■ Instruction
Write out every one of the records below line for line, without changing any character.

■ Records provided
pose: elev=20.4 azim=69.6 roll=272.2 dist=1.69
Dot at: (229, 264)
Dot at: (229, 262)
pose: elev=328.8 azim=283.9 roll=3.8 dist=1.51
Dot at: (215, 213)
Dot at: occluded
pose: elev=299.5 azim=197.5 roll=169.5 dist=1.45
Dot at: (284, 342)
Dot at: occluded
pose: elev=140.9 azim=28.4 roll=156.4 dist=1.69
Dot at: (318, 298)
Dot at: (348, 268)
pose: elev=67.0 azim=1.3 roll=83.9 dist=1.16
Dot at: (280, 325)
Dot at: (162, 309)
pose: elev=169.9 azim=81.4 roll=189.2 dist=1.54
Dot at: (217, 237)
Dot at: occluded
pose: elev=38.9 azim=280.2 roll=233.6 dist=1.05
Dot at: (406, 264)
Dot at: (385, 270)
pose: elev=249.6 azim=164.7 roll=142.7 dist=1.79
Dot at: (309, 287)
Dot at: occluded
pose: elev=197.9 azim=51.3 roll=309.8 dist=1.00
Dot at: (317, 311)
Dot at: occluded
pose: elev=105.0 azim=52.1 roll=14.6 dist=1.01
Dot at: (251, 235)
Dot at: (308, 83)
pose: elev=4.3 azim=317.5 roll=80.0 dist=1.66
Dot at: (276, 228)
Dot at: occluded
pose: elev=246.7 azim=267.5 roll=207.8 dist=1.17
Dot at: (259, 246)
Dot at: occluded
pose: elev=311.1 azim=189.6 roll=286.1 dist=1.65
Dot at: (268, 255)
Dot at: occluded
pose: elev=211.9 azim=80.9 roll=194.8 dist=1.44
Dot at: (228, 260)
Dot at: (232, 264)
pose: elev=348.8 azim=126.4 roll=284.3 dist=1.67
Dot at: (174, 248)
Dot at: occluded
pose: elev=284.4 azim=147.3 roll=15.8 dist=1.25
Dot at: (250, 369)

■ Worked solution
pose: elev=20.4 azim=69.6 roll=272.2 dist=1.69
Dot at: (229, 264)
Dot at: (229, 262)
pose: elev=328.8 azim=283.9 roll=3.8 dist=1.51
Dot at: (215, 213)
Dot at: occluded
pose: elev=299.5 azim=197.5 roll=169.5 dist=1.45
Dot at: (284, 342)
Dot at: occluded
pose: elev=140.9 azim=28.4 roll=156.4 dist=1.69
Dot at: (318, 298)
Dot at: (348, 268)
pose: elev=67.0 azim=1.3 roll=83.9 dist=1.16
Dot at: (280, 325)
Dot at: (162, 309)
pose: elev=169.9 azim=81.4 roll=189.2 dist=1.54
Dot at: (217, 237)
Dot at: occluded
pose: elev=38.9 azim=280.2 roll=233.6 dist=1.05
Dot at: (406, 264)
Dot at: (385, 270)
pose: elev=249.6 azim=164.7 roll=142.7 dist=1.79
Dot at: (309, 287)
Dot at: occluded
pose: elev=197.9 azim=51.3 roll=309.8 dist=1.00
Dot at: (317, 311)
Dot at: occluded
pose: elev=105.0 azim=52.1 roll=14.6 dist=1.01
Dot at: (251, 235)
Dot at: (308, 83)
pose: elev=4.3 azim=317.5 roll=80.0 dist=1.66
Dot at: (276, 228)
Dot at: occluded
pose: elev=246.7 azim=267.5 roll=207.8 dist=1.17
Dot at: (259, 246)
Dot at: occluded
pose: elev=311.1 azim=189.6 roll=286.1 dist=1.65
Dot at: (268, 255)
Dot at: occluded
pose: elev=211.9 azim=80.9 roll=194.8 dist=1.44
Dot at: (228, 260)
Dot at: (232, 264)
pose: elev=348.8 azim=126.4 roll=284.3 dist=1.67
Dot at: (174, 248)
Dot at: occluded
pose: elev=284.4 azim=147.3 roll=15.8 dist=1.25
Dot at: (250, 369)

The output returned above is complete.